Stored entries
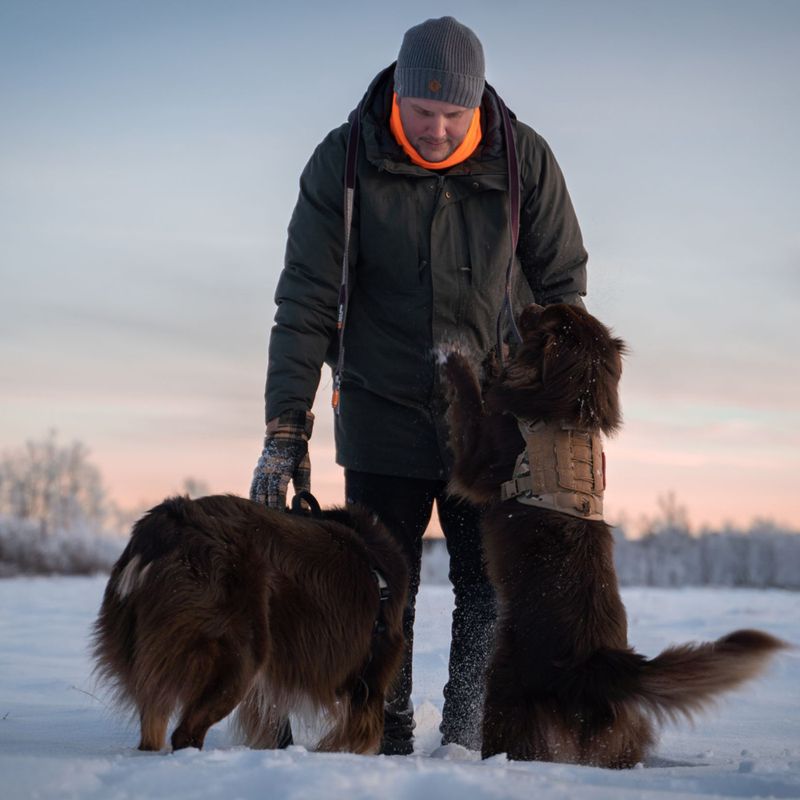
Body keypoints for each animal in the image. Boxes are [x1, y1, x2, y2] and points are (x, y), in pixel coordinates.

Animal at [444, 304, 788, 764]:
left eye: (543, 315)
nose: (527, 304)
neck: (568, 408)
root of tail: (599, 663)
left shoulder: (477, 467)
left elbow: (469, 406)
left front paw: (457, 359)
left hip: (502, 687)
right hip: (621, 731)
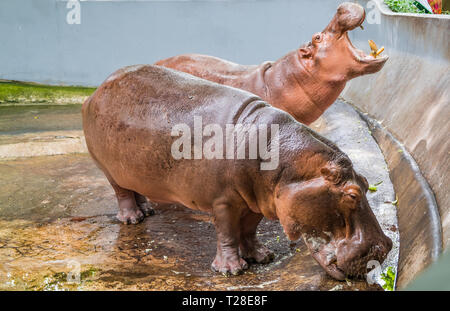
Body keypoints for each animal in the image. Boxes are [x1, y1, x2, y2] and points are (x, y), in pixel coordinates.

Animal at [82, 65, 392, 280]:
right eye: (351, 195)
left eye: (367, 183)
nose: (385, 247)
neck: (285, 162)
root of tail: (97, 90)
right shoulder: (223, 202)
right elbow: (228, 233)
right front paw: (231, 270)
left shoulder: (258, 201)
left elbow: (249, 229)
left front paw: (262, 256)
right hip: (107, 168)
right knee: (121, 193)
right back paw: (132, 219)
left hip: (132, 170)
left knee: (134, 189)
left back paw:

> [ACTIVITY] Repeat the data above exactly, leaving out any pictures it holds.

> [RESULT OF THE TASK]
Body keypoints for each animal in the image. Boxes are [x1, y1, x2, y2] and points are (x, y), in pixel coordinates.

Animal at [444, 304, 788, 764]:
left eye: (543, 315)
nose: (527, 304)
neck: (568, 408)
root of tail: (599, 663)
left shoulder: (477, 467)
left elbow: (469, 406)
left front paw: (457, 359)
left hip: (502, 687)
right hip: (621, 731)
Body keypoints for each animal in the image. Boxes are [x1, y1, x2, y2] and points are (x, y), in pixel coordinates.

Animal at [82, 65, 392, 280]:
right eye: (351, 195)
left eye: (367, 183)
nose: (385, 247)
neck: (285, 162)
root of tail: (97, 90)
right shoulder: (223, 202)
right elbow: (228, 233)
right front paw: (231, 270)
left shoulder: (258, 201)
left elbow: (249, 229)
left front paw: (262, 256)
right hip: (107, 168)
right knee: (121, 193)
right back paw: (132, 219)
left hip: (132, 170)
left knee: (134, 189)
left back paw:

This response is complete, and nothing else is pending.